Strangers who aren’t strangers

Today I started therapy. I never knew how fast an hour could go when you’re talking about yourself. My therapist is good. He’s going to fix me. Let’s call him Dr. O. It was just an initial counseling meeting and I spent the whole time telling him my life story. Therapy is so weird. You go in and tell a stranger your whole life story without even knowing anything about them. But I did gather some information:

  1. He’s married.
  2. He has nice tissues.
  3. He needs a new haircut.
  4. He eats salads for lunch.

It’s not much, but I like knowing these things about him. I’m always so interested in everyone else that I never thought about anyone being interested in what I have to say. But I guess that’s his job.

Things I learned about myself:

  1. I use my positivity and selflessness as a survival skill.
  2. I appear way happier on the outside than I actually feel.
  3. Apparently I’m not that good of an actor.
  4. My life is a fucking mess.

Can you diagnose yourself with depression? I feel like there’s a stigma when you say “I have depression” but have never gone to a doctor. Like maybe you’re over exaggerating about the severity of your bad mood. But if you have all the symptoms for it, why not go ahead and call it what it is.

I have depression.

I have had depression much longer than I thought I did.

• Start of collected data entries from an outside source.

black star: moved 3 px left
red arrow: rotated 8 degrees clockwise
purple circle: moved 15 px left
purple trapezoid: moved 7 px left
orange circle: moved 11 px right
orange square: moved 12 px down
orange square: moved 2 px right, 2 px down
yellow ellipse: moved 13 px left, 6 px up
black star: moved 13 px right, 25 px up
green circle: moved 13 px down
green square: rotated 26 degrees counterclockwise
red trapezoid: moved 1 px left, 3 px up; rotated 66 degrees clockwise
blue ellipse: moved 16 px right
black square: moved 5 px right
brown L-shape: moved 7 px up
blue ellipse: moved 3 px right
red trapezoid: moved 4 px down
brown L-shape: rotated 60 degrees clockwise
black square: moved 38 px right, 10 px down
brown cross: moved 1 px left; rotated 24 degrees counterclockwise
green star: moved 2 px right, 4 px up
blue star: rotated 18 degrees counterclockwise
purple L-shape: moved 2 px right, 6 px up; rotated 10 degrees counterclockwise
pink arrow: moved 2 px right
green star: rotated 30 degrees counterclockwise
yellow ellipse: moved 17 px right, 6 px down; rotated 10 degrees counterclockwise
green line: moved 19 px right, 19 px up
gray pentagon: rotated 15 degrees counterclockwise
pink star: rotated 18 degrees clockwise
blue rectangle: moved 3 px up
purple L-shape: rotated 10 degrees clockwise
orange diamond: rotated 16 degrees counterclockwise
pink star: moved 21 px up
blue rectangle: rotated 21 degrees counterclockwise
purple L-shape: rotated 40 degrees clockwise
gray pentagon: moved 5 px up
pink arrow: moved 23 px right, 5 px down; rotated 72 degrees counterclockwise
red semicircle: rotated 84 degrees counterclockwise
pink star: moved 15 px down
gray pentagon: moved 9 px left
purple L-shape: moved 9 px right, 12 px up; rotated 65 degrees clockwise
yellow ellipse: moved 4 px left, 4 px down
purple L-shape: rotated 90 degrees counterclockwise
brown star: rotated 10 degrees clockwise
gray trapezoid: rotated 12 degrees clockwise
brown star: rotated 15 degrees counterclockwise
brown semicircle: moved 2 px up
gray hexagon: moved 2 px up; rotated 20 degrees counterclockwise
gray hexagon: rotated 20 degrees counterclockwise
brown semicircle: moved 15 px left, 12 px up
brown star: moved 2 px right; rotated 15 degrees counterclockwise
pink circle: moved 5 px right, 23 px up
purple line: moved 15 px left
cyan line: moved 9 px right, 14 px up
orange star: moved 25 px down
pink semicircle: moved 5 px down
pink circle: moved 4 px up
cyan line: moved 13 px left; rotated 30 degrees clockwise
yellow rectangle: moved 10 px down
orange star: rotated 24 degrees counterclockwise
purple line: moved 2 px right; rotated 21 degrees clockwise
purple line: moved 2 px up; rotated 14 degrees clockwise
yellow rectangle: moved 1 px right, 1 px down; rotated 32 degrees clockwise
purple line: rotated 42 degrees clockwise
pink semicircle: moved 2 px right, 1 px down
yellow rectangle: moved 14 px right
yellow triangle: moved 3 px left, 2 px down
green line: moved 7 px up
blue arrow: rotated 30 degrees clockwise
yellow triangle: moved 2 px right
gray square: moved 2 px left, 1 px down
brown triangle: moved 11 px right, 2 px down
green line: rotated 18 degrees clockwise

Dr. O made me make some goals for myself to get through as we go through therapy. One of them was to delve into the story of my mother and how that affected me. Another was to stop being so damn depressed. I think the two are related.

One of the exercises he did was ask me how I felt about myself a few months ago. I responded: positive, outgoing, overwhelmed, anxious. Then he asked me how I felt about myself now. I responded: angry, overwhelmed, sad, tired, resentful.

I just want to know what happened to me.